Nurse loses ruling over being fired from UTMC

Lawsuit over firing after botched surgery proceeds

1/29/2014
BY MARK REITER
BLADE STAFF WRITER

A state judge has ruled in favor of the University of Toledo Medical Center in a lawsuit filed by a longtime nurse who was fired after a botched kidney transplant surgery in 2012.

Melanie Lemay’s claim that UTMC, the former Medical College of Ohio, wrongly terminated her was dismissed from the complaint she filed against the institution.

But Judge Dale Crawford of the Court of Claims in Columbus said in his Jan. 15 decision that claims she made alleging defamation, slander, and libel and loss of consortium for her husband will be decided as the case makes its way through the court.

The lawsuit stems from a transplant surgery at the hospital on Aug. 10, 2012, in which Paul Fudacz, Jr., was supposed to have given his kidney to his sister, Sarah A. Fudacz. The organ was mistakenly thrown away by another nurse after it was removed from Mr. Fudacz.

That employee, Judith K. Moore, a part-time nurse, and Mrs. Lemay, the circulating nurse during the surgery, were terminated about a month later.

In her complaint filed Aug. 2, 2013, Mrs.
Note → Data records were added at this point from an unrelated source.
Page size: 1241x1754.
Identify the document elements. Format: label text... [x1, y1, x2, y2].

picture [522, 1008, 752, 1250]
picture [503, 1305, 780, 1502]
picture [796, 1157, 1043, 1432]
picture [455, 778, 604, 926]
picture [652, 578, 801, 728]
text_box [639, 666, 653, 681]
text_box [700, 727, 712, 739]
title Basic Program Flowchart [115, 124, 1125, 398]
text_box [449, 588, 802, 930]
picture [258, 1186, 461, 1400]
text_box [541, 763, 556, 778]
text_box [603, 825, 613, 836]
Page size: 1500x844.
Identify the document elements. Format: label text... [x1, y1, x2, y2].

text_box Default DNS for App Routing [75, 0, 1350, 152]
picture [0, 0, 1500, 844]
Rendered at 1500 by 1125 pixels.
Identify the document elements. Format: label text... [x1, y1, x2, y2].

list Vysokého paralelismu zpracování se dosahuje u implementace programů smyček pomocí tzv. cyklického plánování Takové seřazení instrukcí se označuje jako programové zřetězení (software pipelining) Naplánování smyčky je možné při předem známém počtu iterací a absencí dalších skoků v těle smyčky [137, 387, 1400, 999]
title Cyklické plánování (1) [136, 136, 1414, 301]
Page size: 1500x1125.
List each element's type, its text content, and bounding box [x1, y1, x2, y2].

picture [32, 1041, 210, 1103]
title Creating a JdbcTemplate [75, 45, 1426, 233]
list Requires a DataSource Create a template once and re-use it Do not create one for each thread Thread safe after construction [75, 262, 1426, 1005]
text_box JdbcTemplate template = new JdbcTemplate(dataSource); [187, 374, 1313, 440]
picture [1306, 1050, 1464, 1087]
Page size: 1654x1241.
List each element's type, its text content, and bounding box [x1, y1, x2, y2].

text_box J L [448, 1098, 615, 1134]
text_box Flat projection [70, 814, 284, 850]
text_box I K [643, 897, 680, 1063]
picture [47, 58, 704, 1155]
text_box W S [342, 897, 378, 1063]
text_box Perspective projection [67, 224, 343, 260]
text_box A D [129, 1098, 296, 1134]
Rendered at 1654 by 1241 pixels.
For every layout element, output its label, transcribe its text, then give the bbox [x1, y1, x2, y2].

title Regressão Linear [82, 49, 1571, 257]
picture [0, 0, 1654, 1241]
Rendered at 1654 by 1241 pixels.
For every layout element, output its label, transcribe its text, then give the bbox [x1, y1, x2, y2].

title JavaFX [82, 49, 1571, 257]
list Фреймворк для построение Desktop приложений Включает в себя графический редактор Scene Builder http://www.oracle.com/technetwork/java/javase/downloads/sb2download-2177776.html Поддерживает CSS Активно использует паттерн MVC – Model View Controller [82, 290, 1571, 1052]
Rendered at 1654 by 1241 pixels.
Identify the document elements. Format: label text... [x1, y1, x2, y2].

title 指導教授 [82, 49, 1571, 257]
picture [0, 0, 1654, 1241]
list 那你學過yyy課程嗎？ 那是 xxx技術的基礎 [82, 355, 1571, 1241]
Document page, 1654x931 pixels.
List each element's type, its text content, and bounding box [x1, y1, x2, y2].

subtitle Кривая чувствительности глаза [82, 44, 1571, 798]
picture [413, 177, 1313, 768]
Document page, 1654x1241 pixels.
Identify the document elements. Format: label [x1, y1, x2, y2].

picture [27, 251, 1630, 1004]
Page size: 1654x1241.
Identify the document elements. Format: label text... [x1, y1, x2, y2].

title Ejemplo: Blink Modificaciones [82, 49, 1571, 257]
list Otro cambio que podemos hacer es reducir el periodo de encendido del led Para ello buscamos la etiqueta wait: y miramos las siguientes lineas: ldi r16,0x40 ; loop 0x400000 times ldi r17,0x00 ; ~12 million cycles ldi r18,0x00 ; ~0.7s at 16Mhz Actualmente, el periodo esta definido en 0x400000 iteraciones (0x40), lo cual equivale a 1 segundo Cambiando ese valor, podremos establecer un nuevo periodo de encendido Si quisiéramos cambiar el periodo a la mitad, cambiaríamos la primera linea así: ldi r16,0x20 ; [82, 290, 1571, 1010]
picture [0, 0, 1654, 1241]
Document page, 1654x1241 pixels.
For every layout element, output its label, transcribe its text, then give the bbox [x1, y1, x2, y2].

Lemay alleged UTMC officials didn’t follow disciplinary steps in the nurses’ union’s collective bargaining agreement, and she accused the hospital of releasing reports and statements containing information about her to deflect responsibility for the error away from UTMC.

The complaint also cites the “loss of services, society, companionship, cooperation, affection, aid, comfort, and spousal consortium” for her husband, Patrick Lemay, who is a plaintiff in the lawsuit.

The Ohio Attorney General’s Office, which represents UTMC, filed a motion Sept. 5 asking the court to dismiss the claims.

In his ruling, Judge Crawford said Mrs. Lemay could not pursue the wrongful-termination claim in the Court of Claims, the standard venue for most lawsuits against state agencies. Instead, he said, she should have filed a lawsuit in common pleas court, which has jurisdiction over grievances under Ohio’s collective-bargaining law.

In a memorandum last month, Vesper Williams II, the Lemays’ attorney, told the court Mrs. Lemay tried to challenge her termination by filing a grievance and followed the collective-bargaining agreement procedure, “but nothing to this date had been done.”

Mr. Williams would not comment about the judge’s ruling.

Meghan Cunningham, a UT spokesman, said it “would be inappropriate to comment on pending litigation.”